Brad and Sarah got the brick house, which they were currently planning to sell for a quick hundred and eighty thousand dollars. But the forty acres of fertile, pristine farmland was worth nearly a million.
They had mocked the junk. They had laughed at me on the front lawn while they divided up her costume jewelry and her television.
Mr. Pruitt gave me a small, knowing smile. “She knew they would sell whatever they got their hands on,” he said gently. “She wanted the land to go to the only person who actually loved her, not her things.”
I drove straight out to the old farm. The gravel road kicked up clouds of gray dust behind my Buick, just like it did when I was a little girl sitting in Grandpa’s truck.
The old red barn was still standing, its paint peeling in beautiful, long curls of wood. The fields were quiet, resting under the pale afternoon sun.
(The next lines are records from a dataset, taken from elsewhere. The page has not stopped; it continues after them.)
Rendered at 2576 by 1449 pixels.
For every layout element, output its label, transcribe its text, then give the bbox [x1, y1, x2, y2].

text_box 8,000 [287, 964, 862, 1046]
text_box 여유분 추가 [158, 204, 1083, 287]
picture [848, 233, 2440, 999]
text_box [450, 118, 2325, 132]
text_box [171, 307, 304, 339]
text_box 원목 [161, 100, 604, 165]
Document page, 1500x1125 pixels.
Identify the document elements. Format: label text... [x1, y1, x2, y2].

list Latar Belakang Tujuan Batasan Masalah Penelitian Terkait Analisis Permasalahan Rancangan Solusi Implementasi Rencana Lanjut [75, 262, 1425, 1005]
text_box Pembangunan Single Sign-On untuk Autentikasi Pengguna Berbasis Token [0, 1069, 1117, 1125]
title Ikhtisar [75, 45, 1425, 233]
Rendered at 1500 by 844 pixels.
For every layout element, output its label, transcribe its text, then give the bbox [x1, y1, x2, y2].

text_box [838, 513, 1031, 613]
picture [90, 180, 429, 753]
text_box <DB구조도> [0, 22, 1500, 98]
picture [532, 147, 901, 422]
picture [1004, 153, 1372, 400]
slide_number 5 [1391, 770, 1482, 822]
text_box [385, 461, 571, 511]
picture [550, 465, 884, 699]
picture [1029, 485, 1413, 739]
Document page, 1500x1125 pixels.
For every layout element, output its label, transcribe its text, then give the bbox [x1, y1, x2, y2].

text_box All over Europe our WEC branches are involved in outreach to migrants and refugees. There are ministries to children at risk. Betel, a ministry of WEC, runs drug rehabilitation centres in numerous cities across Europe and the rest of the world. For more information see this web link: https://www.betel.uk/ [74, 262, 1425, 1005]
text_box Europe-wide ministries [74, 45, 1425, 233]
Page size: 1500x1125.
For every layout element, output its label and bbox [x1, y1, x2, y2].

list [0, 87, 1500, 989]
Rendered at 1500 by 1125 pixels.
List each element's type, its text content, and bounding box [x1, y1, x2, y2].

As I stood by the rusty barbed-wire fence, a shiny black SUV pulled up onto the shoulder behind me. The door slammed, and Brad got out, wearing his expensive sunglasses and a smirk.
He had a clipboard in his hand. Sarah was right behind him, her high heels sinking into the soft dirt of the road shoulder.
Brad called out, “What are you doing here, cousin? We’re actually thinking of putting an offer on the old place if we can find the owners. Sarah thinks we can build some townhouses here with our inheritance money.”